The records below are to be returned exactly as written, minus their pictures.

Stored data:

━━━━━━━━

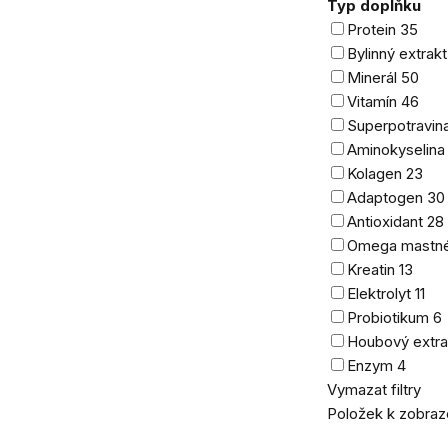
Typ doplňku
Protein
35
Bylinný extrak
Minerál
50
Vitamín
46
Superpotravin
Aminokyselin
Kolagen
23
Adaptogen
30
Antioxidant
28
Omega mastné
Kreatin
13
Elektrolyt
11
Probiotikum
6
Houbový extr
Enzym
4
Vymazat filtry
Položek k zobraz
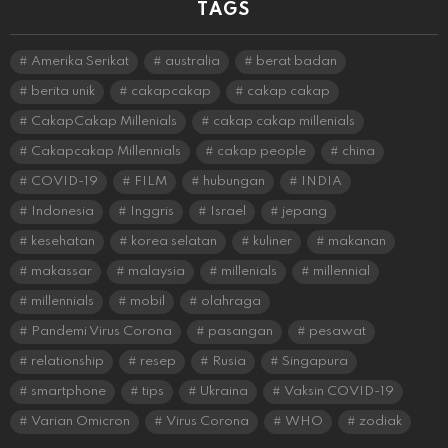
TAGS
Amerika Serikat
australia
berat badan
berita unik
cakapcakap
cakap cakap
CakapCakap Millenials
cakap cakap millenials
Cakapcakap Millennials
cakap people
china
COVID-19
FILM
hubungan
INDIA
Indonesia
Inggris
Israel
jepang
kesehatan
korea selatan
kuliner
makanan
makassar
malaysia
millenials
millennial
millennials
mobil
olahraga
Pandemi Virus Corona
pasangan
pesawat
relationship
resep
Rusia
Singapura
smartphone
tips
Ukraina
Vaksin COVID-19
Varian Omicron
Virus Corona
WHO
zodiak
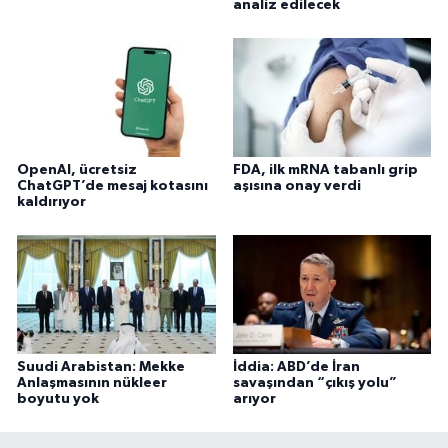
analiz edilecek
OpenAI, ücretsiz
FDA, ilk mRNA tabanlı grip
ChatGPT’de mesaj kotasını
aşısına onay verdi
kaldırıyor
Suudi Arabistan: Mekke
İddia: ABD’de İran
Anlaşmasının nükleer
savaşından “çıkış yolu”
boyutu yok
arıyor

━━━━━━━━

Output for this task →
Typ doplňku
Protein
35
Bylinný extrak
Minerál
50
Vitamín
46
Superpotravin
Aminokyselin
Kolagen
23
Adaptogen
30
Antioxidant
28
Omega mastné
Kreatin
13
Elektrolyt
11
Probiotikum
6
Houbový extr
Enzym
4
Vymazat filtry
Položek k zobraz
TAGS
Amerika Serikat
australia
berat badan
berita unik
cakapcakap
cakap cakap
CakapCakap Millenials
cakap cakap millenials
Cakapcakap Millennials
cakap people
china
COVID-19
FILM
hubungan
INDIA
Indonesia
Inggris
Israel
jepang
kesehatan
korea selatan
kuliner
makanan
makassar
malaysia
millenials
millennial
millennials
mobil
olahraga
Pandemi Virus Corona
pasangan
pesawat
relationship
resep
Rusia
Singapura
smartphone
tips
Ukraina
Vaksin COVID-19
Varian Omicron
Virus Corona
WHO
zodiak
analiz edilecek
OpenAI, ücretsiz
FDA, ilk mRNA tabanlı grip
ChatGPT’de mesaj kotasını
aşısına onay verdi
kaldırıyor
Suudi Arabistan: Mekke
İddia: ABD’de İran
Anlaşmasının nükleer
savaşından “çıkış yolu”
boyutu yok
arıyor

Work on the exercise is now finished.